# EXTRACTED RECORDS
□ □ □ □

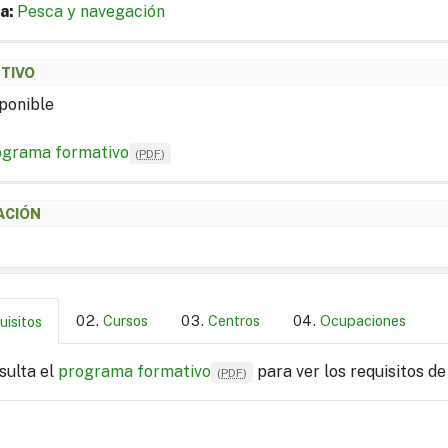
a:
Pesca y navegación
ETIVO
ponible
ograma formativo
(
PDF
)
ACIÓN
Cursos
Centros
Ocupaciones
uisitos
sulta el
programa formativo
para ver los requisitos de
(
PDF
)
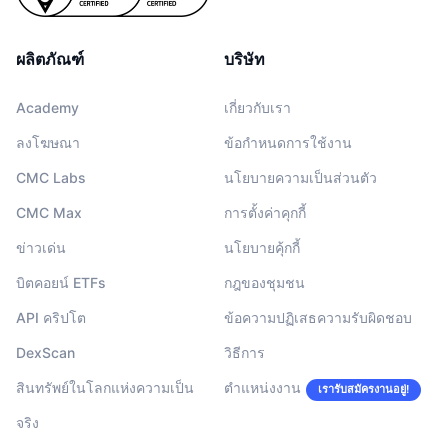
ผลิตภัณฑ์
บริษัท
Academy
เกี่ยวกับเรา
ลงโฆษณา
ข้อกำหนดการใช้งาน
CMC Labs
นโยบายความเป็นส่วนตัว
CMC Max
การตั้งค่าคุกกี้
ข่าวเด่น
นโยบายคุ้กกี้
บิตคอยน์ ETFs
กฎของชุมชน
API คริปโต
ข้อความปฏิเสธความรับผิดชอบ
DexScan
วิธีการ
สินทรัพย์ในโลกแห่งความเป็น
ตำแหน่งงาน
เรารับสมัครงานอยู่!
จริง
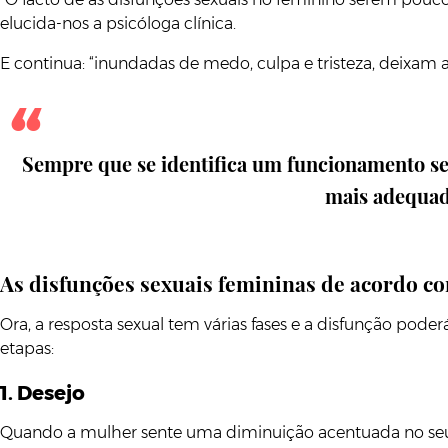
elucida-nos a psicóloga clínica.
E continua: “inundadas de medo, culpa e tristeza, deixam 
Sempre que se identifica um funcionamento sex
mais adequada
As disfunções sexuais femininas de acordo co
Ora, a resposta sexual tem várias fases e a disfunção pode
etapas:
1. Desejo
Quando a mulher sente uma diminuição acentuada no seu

□ □ □ □

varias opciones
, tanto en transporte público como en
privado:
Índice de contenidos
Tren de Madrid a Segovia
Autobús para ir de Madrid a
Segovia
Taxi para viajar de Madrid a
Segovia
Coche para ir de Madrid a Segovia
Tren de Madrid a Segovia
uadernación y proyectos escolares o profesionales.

□ □ □ □

# EXERCISE REQUIREMENTS
Retype exactly, and only, the lines above from the one where "Taxi para viajar de Madrid a" occurs up to and including the one where "uadernación y proyectos" occurs.

# RESULT OF THE EXERCISE
Taxi para viajar de Madrid a
Segovia
Coche para ir de Madrid a Segovia
Tren de Madrid a Segovia
uadernación y proyectos escolares o profesionales.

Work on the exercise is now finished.